Assignment: Can you continue the piece on PFOA from food wrappers and cookware, starting after its last sentence?

Dr. Andrew Weil recently posted about the absorption of chemicals from food wrappers and food prep utensils. If a food touches or is cooked in something coated with chemicals, can we wind up with some of it in our systems?
It turns out that yes we can.
I’m going to quote Dr. Weil here …
When investigators from the U.S. Centers for Disease Control and Prevention (CDC) measured levels of the chemical perfluorooctanoic acid (PFOA) in the blood of more than 2,000 individuals aged 12 and older in the United States, they found traces of the compound in nearly everyone tested.
In addition to their use in greaseproof food wrappings, PFOA is used to manufacture Teflon and other stain- and stick-resistant materials including pizza boxes. Its presence in consumer goods has been a safety issue for some time. In June 2005, a scientific advisory panel to the U.S. Environmental Protection Agency (EPA) identified PFOA as a “likely carcinogen” but drew no conclusions as to whether products containing it pose a cancer risk to humans. Animal studies have identified four types of tumors in rats and mice exposed to PFOA.
This is the kind of stuff that’s used in popcorn bags, teflon coated pans, and basically any food product that’s a little bit greasy. We’re talking processed foods here so basically everything is greasy!

Given data:
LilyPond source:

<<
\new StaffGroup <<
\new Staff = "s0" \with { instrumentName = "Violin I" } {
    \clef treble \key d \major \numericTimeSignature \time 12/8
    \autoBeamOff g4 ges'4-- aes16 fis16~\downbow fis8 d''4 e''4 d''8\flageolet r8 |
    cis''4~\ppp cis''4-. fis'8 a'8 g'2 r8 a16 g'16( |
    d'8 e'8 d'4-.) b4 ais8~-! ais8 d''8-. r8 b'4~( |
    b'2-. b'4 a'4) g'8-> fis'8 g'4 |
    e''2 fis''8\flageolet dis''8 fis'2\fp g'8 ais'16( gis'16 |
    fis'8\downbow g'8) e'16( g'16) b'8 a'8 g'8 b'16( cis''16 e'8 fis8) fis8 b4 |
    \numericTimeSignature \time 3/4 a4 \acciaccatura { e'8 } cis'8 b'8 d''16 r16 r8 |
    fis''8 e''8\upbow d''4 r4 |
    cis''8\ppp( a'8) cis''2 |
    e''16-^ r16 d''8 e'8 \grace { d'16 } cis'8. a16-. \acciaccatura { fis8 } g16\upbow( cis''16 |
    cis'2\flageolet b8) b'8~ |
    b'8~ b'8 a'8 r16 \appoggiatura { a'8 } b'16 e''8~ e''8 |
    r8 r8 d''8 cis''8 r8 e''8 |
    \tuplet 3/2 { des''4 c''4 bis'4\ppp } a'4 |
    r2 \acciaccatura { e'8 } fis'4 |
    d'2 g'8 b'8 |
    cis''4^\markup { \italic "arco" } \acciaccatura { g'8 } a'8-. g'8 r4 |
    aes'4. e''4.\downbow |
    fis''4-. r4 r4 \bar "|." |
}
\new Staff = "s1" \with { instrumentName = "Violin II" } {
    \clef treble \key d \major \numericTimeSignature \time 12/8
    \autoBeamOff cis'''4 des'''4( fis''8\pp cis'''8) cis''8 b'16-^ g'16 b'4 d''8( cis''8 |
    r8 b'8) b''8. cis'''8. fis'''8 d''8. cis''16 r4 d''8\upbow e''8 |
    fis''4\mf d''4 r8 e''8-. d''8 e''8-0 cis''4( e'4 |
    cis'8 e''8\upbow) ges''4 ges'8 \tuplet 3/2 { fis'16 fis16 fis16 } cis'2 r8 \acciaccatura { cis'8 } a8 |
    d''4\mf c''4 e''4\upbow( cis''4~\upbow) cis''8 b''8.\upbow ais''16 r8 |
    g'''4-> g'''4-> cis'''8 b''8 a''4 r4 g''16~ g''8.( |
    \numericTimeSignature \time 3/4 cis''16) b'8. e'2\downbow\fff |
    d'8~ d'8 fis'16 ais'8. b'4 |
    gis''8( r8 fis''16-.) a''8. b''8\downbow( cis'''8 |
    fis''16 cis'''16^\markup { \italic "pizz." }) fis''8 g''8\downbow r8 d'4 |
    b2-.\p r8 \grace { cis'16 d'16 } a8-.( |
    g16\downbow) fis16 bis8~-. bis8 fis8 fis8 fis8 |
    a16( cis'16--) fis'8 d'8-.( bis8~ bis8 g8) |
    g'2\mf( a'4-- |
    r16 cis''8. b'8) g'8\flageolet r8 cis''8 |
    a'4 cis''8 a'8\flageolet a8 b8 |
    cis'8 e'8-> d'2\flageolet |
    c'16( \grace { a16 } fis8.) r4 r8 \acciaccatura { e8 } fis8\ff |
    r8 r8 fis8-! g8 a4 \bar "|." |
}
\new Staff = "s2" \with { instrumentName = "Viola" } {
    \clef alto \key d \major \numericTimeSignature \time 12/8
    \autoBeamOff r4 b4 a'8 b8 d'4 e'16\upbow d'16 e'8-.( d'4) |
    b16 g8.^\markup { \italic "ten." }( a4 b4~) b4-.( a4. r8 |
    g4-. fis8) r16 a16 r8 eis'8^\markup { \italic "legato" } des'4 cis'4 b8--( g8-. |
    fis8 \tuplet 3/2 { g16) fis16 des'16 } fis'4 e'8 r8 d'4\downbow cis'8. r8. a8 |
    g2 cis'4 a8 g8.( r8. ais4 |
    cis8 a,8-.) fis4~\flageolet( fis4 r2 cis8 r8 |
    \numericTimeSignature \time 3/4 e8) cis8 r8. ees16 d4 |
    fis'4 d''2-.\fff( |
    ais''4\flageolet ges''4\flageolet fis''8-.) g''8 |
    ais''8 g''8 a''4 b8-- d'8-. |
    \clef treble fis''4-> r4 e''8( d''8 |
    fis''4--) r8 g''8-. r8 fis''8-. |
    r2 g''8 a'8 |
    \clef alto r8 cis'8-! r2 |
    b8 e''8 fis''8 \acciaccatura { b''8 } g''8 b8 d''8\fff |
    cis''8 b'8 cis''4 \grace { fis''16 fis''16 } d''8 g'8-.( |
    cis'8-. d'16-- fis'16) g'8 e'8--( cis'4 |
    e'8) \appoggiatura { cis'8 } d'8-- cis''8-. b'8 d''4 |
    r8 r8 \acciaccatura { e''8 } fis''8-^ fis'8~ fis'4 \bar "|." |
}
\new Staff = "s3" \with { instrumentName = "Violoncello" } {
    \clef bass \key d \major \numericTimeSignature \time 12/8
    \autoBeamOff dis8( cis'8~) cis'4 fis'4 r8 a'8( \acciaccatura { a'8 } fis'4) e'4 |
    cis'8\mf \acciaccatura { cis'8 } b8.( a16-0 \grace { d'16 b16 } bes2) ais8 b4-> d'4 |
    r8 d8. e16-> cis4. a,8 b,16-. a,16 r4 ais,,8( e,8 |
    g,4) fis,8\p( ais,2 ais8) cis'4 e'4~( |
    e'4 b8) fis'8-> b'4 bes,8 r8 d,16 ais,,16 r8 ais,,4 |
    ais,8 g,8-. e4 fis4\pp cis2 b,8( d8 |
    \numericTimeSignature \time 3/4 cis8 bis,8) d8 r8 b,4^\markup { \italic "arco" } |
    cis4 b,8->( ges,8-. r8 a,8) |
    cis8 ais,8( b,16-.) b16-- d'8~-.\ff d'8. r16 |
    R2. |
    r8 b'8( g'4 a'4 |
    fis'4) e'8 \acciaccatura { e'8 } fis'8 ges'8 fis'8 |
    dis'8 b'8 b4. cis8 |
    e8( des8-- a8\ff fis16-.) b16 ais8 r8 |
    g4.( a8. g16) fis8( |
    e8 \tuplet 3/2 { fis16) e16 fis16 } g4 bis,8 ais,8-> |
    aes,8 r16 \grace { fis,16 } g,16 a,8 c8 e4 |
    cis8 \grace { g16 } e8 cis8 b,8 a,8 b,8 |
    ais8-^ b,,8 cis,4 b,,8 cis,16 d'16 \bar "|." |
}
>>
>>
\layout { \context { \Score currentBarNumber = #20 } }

Result for this task:
There has been some progress; Dr. Weil notes that the EPA has worked with some manufacturers and eight companies have committed to removing PFOAs from packaging by 2015. Also, DuPont has agreed to remove this chemical from all of its products by 2015 except Teflon. You know, the stuff that lines your pans?! Nice.
How do you avoid ingesting PFOAs? Stop buying processed foods and throw your Teflon-coated pans in the trash. I did years ago and never looked back. Once the cooking surface starts to break down (you’ll see scratches in the pan), then basically it’s going into your body. Maybe even before you see the scratches, too.
Of course everyone says it “appears” to be safe, but why treat yourself like a guinea pig when you don’t have to? Shop the perimeter of the grocery store, stay away from anything with a shelf-life, and cook at home as much as you can.
What do you think? Is this overly dramatic or something of real concern? Do you think PFOAs should be banned from being in close contact with all foods? How attached are you to your nonstick frying pan? Let me know your thoughts.